### Passage provided
From the archive, originally posted by: [ spectre ]

http://www.delorean.com/sales.asp
http://www.delorean.com/photojournal.asp
http://www.delorean.com/dmcstore/byod.asp

http://www.delorean.com/preowned.asp
http://bigtexas.com/dmc/gold/

http://www.dmcnews.com/links.html
http://www.dmcflorida.com/

http://en.wikipedia.org/wiki/De_Lorean_DMC-12
http://www.entermyworld.com/history/dmc-company

http://www.latimes.com/business/la-fi-garage28jul28,0,7786124.story?coll=la-home-center

For the DeLorean, it’s back to the present

The iconic gull-winged sports car is once again hot, and there are
plans afoot to place it back in production.
By Martin Zimmerman, Times Staff Writer
July 28, 2007

Danny Botkin’s love affair with the DeLorean got off to an unpromising
start.

It was the early ’80s and a teen-age Botkin was tagging along while
his father shopped for a new car. A Ford dealer had a rear-engined,
gull-winged DeLorean on display, and the flash of stainless steel
automotive skin caught Danny’s eye.

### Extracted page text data

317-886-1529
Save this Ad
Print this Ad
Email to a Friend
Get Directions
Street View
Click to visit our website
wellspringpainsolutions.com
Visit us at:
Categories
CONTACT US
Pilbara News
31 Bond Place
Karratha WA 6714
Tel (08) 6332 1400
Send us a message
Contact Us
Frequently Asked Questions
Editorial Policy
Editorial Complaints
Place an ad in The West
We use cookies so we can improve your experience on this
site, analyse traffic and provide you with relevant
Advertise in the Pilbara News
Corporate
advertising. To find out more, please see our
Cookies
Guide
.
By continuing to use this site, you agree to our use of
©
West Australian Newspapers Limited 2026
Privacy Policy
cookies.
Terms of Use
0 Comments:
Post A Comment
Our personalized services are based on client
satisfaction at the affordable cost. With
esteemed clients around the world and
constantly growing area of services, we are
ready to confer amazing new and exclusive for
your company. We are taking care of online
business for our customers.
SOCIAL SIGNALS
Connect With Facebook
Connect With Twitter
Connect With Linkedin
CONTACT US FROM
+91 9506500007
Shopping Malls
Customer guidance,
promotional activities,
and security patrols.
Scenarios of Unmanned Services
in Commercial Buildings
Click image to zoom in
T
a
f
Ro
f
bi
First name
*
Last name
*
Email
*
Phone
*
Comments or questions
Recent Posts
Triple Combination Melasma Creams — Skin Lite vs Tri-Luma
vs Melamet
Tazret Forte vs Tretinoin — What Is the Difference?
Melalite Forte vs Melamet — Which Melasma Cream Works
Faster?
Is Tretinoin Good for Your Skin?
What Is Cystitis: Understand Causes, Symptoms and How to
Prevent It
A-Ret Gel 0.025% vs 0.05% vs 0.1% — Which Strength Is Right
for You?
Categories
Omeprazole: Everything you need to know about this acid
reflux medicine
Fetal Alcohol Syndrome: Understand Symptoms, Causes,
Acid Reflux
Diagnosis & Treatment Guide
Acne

### Work request 1
According to the DeLorean article, what caught the teenage Danny Botkin's eye at the Ford dealer?
### Work request 2
Put everything in the records from the beginning down to the line containing "satisfaction at the affordable cost. With" into a JSON list of strings, one string per line, leaving out blank lines.

### Response 1
The flash of the DeLorean's stainless steel automotive skin caught his eye. The rear-engined, gull-winged car was on display at a Ford dealer while his father was shopping for a new car.

### Response 2
[
  "317-886-1529",
  "Save this Ad",
  "Print this Ad",
  "Email to a Friend",
  "Get Directions",
  "Street View",
  "Click to visit our website",
  "wellspringpainsolutions.com",
  "Visit us at:",
  "Categories",
  "CONTACT US",
  "Pilbara News",
  "31 Bond Place",
  "Karratha WA 6714",
  "Tel (08) 6332 1400",
  "Send us a message",
  "Contact Us",
  "Frequently Asked Questions",
  "Editorial Policy",
  "Editorial Complaints",
  "Place an ad in The West",
  "We use cookies so we can improve your experience on this",
  "site, analyse traffic and provide you with relevant",
  "Advertise in the Pilbara News",
  "Corporate",
  "advertising. To find out more, please see our",
  "Cookies",
  "Guide",
  ".",
  "By continuing to use this site, you agree to our use of",
  "©",
  "West Australian Newspapers Limited 2026",
  "Privacy Policy",
  "cookies.",
  "Terms of Use",
  "0 Comments:",
  "Post A Comment",
  "Our personalized services are based on client",
  "satisfaction at the affordable cost. With"
]